Brendan Schaub has quietly re-signed with Podcast One, but a public financial filing tells a different story than the one the former UFC heavyweight has been sharing with his audience.
According to an FA Form 8K filing submitted to the government, Schaub signed his new deal on June 3rd, 2026. The agreement is worth $1.1 million plus an additional $75,000, with Podcast One retaining the right to pay up to $350,000 of that total in company stock.
Schaub has described the arrangement as a multi-year deal, and if it runs for three years, the contract represents a notable step down from his 2023 agreement with the same network, which was valued at $1.6 million.
On a recent live broadcast, Schaub told viewers, “I signed the biggest deal I’ve ever signed in podcasting with them a few months ago. Multiple year deal.” When pressed again, he reiterated, “Got the deal done two months ago, my man. Biggest deal of my career in podcasting.”
The filing, however, places the signing date at June of this year, not several months prior as claimed.
The financial picture behind the new contract adds further weight to those concerns. Schaub reportedly pays co-host Bryan Callen roughly $25,000 per month, totaling approximately $300,000 annually.
That obligation alone consumes a significant portion of his yearly earnings under the revised terms.
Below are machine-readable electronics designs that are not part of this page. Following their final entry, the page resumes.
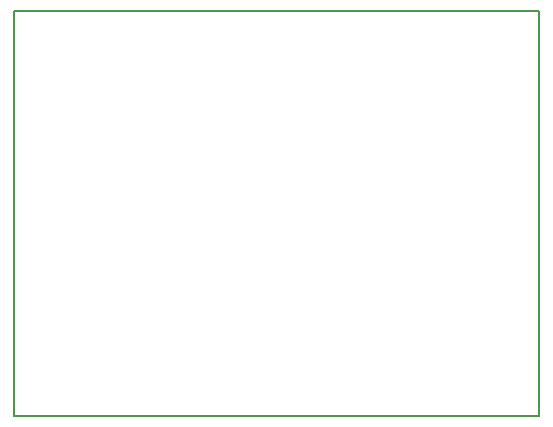
<source format=gko>
G04 DipTrace 3.2.0.1*
G04 BoardOutline.gko*
%MOIN*%
G04 #@! TF.FileFunction,Profile*
G04 #@! TF.Part,Single*
%ADD11C,0.005512*%
%FSLAX26Y26*%
G04*
G70*
G90*
G75*
G01*
G04 BoardOutline*
%LPD*%
X393701Y1743701D2*
D11*
Y393701D1*
X2143701D1*
Y1743701D1*
X393701D1*
M02*

</source>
He also carries financial commitments tied to other productions, including payments to performers on his Golden Hour show, which he appears to have recently stepped back from.
The reduced deal value may help explain Schaub’s recent pivot to live audience broadcasting as a separate revenue source outside of the Podcast One arrangement, allowing him to keep additional income for himself rather than directing it through shared projects.
Podcast One also signed Adam Carolla around the same period, with Carolla’s name appearing alongside Schaub’s across several of the same legal documents reviewed in the filing.
Notably, neither Podcast One nor Schaub made any public announcement regarding the new contract. The details only became available because publicly traded companies are legally required to disclose material agreements through filings like the Form 8K.